[DATA EXCERPTS Boundary: Start]

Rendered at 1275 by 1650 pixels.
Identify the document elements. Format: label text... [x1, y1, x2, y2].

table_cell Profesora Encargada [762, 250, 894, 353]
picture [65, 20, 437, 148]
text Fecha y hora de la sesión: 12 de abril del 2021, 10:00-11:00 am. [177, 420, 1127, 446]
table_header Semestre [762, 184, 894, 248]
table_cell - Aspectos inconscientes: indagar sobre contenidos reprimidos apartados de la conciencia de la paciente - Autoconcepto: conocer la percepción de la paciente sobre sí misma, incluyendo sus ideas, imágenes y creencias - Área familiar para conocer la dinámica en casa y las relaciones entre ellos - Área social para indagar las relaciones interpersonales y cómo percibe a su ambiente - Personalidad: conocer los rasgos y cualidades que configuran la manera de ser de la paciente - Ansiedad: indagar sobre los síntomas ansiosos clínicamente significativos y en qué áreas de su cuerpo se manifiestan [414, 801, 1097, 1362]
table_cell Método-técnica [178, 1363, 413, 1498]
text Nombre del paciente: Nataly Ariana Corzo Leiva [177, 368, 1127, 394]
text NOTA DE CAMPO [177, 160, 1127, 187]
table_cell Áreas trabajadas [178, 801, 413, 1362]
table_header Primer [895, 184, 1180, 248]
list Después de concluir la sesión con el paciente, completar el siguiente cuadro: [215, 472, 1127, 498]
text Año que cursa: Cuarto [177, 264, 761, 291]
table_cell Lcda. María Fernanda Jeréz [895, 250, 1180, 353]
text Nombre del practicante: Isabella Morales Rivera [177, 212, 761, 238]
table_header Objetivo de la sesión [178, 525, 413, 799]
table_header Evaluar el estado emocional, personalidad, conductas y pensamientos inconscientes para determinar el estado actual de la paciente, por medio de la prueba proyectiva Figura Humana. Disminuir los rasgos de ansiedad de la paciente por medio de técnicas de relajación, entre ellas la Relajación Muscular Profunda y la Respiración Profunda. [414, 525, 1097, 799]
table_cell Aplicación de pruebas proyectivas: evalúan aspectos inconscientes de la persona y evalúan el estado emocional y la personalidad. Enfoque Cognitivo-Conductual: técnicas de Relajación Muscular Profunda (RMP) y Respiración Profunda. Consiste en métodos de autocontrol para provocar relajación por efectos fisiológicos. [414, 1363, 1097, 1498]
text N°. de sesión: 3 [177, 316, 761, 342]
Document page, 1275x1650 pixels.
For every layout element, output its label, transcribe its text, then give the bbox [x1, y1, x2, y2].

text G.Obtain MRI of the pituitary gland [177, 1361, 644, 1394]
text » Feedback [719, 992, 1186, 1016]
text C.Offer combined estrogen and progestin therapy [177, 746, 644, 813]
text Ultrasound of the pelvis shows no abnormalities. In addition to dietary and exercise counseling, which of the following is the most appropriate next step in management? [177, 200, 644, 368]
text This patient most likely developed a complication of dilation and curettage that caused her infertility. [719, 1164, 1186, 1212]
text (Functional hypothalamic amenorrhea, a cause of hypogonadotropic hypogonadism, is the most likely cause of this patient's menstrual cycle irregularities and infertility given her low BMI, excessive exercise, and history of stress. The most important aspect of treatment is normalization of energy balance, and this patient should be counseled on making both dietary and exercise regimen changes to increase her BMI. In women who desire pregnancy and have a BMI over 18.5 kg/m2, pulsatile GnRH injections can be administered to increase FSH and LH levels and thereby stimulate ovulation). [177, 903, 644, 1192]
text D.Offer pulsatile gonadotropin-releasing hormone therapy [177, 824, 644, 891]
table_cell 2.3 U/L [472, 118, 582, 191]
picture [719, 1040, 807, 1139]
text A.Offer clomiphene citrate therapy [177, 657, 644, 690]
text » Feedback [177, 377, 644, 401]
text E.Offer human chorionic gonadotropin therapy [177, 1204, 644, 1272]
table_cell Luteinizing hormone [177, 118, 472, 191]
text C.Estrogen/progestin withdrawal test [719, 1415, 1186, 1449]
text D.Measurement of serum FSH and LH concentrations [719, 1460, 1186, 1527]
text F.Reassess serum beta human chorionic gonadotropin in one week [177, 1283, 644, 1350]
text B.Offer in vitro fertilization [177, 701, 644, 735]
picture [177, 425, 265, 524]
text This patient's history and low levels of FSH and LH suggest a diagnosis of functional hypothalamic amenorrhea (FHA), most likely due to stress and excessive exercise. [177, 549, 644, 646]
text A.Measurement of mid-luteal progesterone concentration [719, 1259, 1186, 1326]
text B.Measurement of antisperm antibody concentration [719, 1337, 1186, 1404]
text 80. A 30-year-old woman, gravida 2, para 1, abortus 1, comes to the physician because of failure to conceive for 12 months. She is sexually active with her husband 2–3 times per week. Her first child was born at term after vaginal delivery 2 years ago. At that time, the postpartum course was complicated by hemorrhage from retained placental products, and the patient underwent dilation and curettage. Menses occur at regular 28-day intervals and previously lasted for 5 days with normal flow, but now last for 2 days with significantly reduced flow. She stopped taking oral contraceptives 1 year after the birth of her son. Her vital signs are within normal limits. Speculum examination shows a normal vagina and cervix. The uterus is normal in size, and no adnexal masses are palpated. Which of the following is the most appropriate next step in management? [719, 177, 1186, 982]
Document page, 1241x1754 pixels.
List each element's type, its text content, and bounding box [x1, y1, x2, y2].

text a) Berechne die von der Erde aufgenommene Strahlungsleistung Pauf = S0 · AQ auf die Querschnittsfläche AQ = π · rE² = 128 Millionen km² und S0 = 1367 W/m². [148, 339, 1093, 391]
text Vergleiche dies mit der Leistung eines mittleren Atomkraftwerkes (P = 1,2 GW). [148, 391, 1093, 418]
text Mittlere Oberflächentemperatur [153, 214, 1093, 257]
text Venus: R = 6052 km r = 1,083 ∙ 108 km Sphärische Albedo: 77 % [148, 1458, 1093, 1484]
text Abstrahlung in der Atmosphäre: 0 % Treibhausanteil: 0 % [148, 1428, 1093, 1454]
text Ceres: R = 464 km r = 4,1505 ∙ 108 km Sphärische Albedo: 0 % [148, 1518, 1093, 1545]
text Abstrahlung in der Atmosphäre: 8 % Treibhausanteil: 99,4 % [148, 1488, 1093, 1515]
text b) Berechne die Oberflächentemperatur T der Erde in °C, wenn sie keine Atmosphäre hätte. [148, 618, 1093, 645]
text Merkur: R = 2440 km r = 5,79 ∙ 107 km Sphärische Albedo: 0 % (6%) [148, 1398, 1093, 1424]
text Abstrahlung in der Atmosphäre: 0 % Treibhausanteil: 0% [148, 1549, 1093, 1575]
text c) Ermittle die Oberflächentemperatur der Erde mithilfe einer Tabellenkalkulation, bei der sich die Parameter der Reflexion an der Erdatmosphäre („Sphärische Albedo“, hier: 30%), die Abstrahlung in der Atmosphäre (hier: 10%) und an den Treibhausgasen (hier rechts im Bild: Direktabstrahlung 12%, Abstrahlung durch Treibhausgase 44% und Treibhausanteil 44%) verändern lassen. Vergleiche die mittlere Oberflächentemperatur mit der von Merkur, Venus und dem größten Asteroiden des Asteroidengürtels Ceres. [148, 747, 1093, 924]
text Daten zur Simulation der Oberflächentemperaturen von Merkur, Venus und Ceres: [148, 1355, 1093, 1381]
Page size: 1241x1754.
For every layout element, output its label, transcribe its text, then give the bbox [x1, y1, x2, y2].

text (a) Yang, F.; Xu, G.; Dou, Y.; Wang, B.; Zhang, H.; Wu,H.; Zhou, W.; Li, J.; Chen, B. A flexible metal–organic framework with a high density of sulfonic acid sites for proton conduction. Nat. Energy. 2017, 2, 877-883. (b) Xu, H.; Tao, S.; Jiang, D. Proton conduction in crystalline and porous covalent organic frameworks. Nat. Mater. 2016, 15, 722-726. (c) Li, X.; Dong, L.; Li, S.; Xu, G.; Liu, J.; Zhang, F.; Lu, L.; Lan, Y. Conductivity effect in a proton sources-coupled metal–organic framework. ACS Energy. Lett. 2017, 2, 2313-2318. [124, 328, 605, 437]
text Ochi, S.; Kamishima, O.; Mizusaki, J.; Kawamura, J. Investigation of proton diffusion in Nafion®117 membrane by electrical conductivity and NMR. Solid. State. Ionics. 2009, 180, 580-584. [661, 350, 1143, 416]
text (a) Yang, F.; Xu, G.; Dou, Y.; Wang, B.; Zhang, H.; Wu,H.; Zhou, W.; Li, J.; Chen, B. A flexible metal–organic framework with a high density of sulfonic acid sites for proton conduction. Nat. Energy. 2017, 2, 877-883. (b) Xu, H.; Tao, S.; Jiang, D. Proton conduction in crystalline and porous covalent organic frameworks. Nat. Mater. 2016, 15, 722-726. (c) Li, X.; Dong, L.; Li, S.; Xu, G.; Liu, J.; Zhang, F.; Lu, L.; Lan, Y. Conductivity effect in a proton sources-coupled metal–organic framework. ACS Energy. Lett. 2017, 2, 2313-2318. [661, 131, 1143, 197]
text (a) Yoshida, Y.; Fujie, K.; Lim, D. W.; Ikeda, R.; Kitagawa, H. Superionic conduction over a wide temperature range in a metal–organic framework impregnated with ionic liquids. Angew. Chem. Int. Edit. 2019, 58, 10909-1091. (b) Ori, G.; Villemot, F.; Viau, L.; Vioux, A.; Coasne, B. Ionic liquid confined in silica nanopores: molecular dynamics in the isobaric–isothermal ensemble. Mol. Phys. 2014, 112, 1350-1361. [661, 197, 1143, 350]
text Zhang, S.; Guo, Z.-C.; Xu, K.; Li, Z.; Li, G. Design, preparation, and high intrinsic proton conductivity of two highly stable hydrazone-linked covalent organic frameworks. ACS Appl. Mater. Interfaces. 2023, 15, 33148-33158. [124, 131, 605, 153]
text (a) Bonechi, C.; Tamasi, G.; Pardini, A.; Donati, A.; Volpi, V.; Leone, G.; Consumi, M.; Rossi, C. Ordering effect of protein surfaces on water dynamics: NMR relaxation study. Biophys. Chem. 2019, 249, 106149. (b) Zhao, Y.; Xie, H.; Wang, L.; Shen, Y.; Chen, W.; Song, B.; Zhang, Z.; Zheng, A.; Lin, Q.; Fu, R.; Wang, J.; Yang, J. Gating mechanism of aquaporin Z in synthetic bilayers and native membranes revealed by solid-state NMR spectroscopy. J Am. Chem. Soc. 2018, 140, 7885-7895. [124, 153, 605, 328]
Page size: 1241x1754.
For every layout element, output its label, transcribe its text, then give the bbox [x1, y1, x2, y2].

[DATA EXCERPTS Boundary: End]

(WHAT TO DO) Say how many lines of the data hold the string "Zhou", with no other words in your reply.

(EXPECTED ANSWER) 2